試験会場は新大阪。当日電車でも十分間に合うんですが、万が一積雪や人身事故で遅れると嫌なので、前日からホテルに入りました。行きませんでしたが、二郎ラーメンが近かった。

緊張して夜は眠れませんでした。3時寝5時起きとかだった気がします。あれだけ念入りに生活リズムを整えていたのが笑えますね。不合格者の方が少ない試験であること、国立大の学生であること、父親に舐められていること、色々な思いが混ざり混ざって何が何でも不合格などあってはならないというプレッシャーになっていました。

試験時間は基本的に余るようになっていると思います。それ以外やることもないのですが、何度も見直ししました。ただ、最初から迷ったところは、最初に選んだ答えのままにしました。経験的なところですが、そういう問題に限って見直して答え変えると、変える前が合っていること多いんですよね。

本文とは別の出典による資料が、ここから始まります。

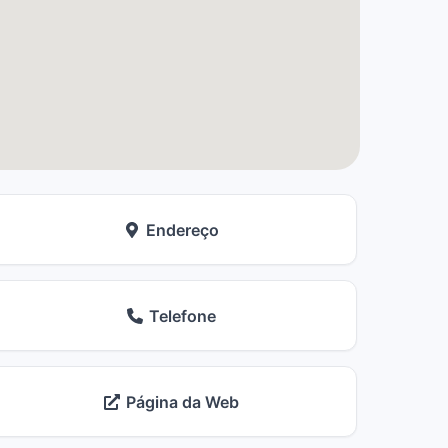
Endereço
Telefone
Página da Web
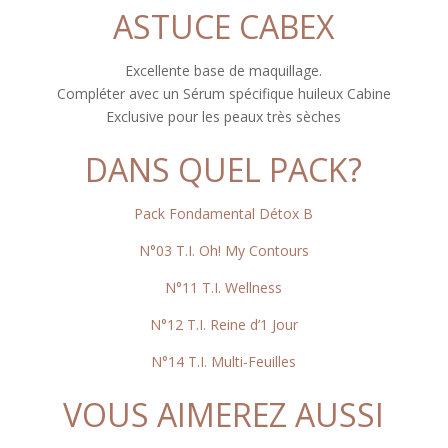
ASTUCE CABEX
Excellente base de maquillage.
Compléter avec un Sérum spécifique huileux Cabine
Exclusive pour les peaux très sèches
DANS QUEL PACK?
Pack Fondamental Détox B
N°03 T.I. Oh! My Contours
N°11 T.I. Wellness
N°12 T.I. Reine d’1 Jour
N°14 T.I. Multi-Feuilles
VOUS AIMEREZ AUSSI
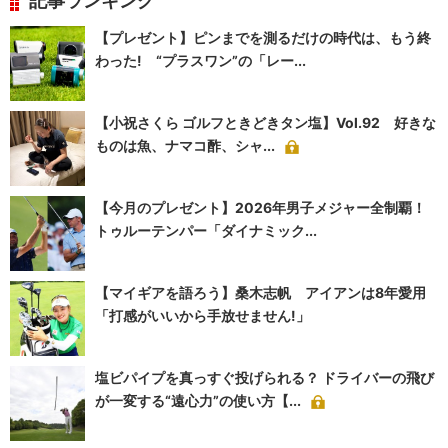
記事ランキング
【プレゼント】ピンまでを測るだけの時代は、もう終
わった! “プラスワン”の「レー...
【小祝さくら ゴルフときどきタン塩】Vol.92 好きな
ものは魚、ナマコ酢、シャ...
【今月のプレゼント】2026年男子メジャー全制覇！
トゥルーテンパー「ダイナミック...
【マイギアを語ろう】桑木志帆 アイアンは8年愛用
「打感がいいから手放せません!」
塩ビパイプを真っすぐ投げられる？ ドライバーの飛び
が一変する“遠心力”の使い方【...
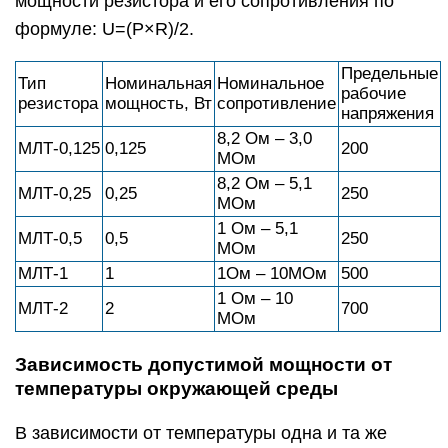
мощности резистора и его сопротивления по
формуле: U=(P×R)/2.
Предельные
Тип
Номинальная
Номинальное
рабочие
резистора
мощность, Вт
сопротивление
напряжения
8,2 Ом – 3,0
МЛТ-0,125
0,125
200
МОм
8,2 Ом – 5,1
МЛТ-0,25
0,25
250
МОм
1 Ом – 5,1
МЛТ-0,5
0,5
250
МОм
МЛТ-1
1
1Ом – 10МОм
500
1 Ом – 10
МЛТ-2
2
700
МОм
Зависимость допустимой мощности от
температуры окружающей среды
В зависимости от температуры одна и та же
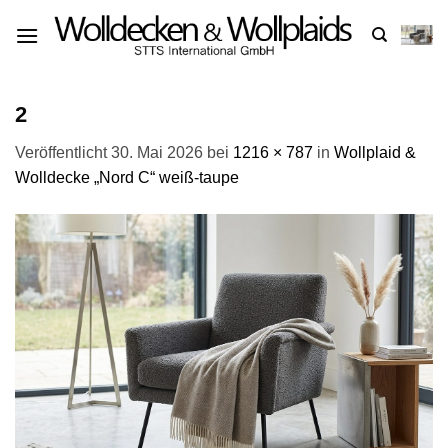
Zum
Inhalt
springen
2
Veröffentlicht
30. Mai 2026
bei
1216 × 787
in
Wollplaid &
Wolldecke „Nord C“ weiß-taupe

1日目を終えて、自己採点をするか否か悩みました。合理的に考えると、そんなことする時間あれば勉強しろって思いますよね。結局気になったままでは手に付かないと、友人もするというのもあって自己採点してしまいました。結果的には悪くなかったので、安心要素となりましたが、結果論ですね。その日の夜はゆっくり眠れました。

2日目を終えて、友人たちと打ち上げをする前に自己採点を終わらせてしまいました。結果は77.7%と、なんだか縁起のいい得点率でした。禁忌肢を選んでいたら一発アウトという恐れはありましたが、ひとまず安心。ビールがうまかった。

 

 

あれから1年。薬剤師として働く中で、新しく覚えたこともありますが、忘れてしまったことも多いように思います。せっかく勉強したのに勿体無いとは思いますが、やはり使わない知識は腐る一方のようです。

今も多くの薬学生がラストスパートを頑張っていることでしょう。試験まで1週間を切った心境はよくわかるつもりです。

勉強したから、頑張ったから、絶対受かるとは思いません。合格者数はある程度決まっていますし。それに世の中、自分よりも低燃費で結果を出していく奴なんていっぱいいます。辛いなあ。

なので、楽観も悲観もせず、期待も絶望も抱かず、淡々と過ごせばいいです。淡々と過ごすべきです。それができれば苦労しませんけどね。。。

みなさんが良い春を迎えられることをお祈りしています。あと1週間、頑張ってとは言いません、どうかご自愛ください。